Theme 6: Generic Returns #
This collection of Jupyter notebooks introduces generic returns of liquid derivatives and some cash contracts across asset classes.
Generic returns are not really quantamental indicators but a high-quality data set of target variables to be predicted by quantamental indicators. By including such returns in JPMaQs, we provide quick and easy evaluation metrics of potential trading strategies.
Generic returns provide approximate daily profit and loss series’ of positions in stylized contracts as a percentage of notional or risk capital. They are available for a range of asset classes, including interest rate swaps, government bonds, FX forwards, equity index futures, commodity futures, and some CDS indices. Many types of generic returns also include returns on volatility-targeted and hedged positions.
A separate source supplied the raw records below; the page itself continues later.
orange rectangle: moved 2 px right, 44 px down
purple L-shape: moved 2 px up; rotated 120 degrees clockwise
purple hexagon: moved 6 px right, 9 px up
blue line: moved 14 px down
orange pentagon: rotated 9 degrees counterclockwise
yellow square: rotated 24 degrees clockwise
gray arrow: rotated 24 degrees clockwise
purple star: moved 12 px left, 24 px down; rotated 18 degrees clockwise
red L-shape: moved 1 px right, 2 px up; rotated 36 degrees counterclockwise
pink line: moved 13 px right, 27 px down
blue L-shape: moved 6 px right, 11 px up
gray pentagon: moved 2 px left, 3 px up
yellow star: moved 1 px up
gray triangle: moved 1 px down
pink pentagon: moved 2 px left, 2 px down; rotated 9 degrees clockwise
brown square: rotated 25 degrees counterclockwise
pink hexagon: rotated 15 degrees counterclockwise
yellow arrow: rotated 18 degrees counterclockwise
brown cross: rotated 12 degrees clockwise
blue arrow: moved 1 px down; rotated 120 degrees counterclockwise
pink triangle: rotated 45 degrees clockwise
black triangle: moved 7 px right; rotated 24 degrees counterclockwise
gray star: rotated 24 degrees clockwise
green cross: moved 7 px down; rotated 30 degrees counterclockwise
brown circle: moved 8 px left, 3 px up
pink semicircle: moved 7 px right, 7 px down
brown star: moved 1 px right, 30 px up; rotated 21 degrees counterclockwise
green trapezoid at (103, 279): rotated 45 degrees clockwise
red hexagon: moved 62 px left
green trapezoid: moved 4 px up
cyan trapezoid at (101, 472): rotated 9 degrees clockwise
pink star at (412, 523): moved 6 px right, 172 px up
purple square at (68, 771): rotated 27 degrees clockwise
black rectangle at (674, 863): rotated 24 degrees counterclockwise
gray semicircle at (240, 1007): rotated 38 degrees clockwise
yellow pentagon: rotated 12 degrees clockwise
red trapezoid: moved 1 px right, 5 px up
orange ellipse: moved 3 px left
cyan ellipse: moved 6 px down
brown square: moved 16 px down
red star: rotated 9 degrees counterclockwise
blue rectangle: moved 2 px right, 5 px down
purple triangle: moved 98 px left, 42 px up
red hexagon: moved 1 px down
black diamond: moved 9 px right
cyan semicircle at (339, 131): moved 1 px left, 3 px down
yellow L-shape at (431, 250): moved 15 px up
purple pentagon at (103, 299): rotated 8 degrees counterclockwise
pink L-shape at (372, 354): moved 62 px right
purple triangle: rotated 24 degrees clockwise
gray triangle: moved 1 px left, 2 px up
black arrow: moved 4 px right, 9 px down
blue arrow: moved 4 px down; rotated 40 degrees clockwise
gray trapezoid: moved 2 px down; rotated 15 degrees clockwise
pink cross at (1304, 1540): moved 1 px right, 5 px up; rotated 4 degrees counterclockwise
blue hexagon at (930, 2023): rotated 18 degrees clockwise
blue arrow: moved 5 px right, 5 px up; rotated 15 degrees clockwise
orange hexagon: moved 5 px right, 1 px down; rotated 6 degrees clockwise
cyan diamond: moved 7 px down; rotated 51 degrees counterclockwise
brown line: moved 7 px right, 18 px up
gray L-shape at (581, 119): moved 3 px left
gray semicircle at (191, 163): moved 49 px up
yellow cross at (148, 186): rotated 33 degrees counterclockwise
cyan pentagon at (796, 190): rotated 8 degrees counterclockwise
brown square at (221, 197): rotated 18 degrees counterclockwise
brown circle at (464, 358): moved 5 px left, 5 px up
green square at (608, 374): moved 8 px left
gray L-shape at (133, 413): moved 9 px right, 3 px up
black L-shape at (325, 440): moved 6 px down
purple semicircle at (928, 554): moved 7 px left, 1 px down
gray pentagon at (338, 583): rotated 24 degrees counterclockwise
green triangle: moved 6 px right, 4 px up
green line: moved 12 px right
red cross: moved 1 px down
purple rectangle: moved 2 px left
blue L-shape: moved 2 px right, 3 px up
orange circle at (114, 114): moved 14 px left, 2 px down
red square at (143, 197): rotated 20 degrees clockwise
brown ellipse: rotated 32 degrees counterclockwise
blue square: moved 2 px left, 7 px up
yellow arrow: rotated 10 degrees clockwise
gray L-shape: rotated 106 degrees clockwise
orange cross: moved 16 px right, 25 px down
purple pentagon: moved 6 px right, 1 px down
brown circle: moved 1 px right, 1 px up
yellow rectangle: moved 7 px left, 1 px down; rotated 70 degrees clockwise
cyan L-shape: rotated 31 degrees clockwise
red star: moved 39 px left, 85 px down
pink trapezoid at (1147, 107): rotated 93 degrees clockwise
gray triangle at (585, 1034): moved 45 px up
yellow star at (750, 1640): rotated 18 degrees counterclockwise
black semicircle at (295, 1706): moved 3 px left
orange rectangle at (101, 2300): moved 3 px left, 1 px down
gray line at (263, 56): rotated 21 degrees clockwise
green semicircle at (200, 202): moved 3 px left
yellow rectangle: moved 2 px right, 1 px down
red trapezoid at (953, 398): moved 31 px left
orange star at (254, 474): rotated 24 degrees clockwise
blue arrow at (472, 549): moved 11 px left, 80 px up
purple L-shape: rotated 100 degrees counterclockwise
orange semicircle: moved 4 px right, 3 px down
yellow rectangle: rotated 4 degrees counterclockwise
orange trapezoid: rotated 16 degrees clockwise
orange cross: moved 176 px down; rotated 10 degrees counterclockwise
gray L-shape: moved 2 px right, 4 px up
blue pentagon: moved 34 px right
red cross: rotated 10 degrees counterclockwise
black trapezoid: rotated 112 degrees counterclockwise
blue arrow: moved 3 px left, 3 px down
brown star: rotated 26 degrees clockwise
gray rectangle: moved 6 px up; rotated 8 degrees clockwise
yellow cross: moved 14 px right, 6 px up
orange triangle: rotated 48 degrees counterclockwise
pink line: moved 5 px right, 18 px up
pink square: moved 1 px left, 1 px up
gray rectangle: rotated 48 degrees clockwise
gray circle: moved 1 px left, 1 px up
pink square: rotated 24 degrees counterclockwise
Indicators are organized in categories, i.e. panels of one type of indicator over as many currency areas or markets as are available. Then the categories are grouped by similarity and each group is presented in a notebook.
The notebooks define and document the categories, describe their panels of time series, and provide some examples to illustrate their relevance for trading and algorithmic strategies. Most importantly, the notebooks are downloadable and can be used as a basis for exploring the respective categories interactively and relating them to generic financial returns with a few lines of Python code. All notebooks use the Macrosynergy Python package of standard functions for downloading, plotting, and analyzing data in standard JPMaQS format.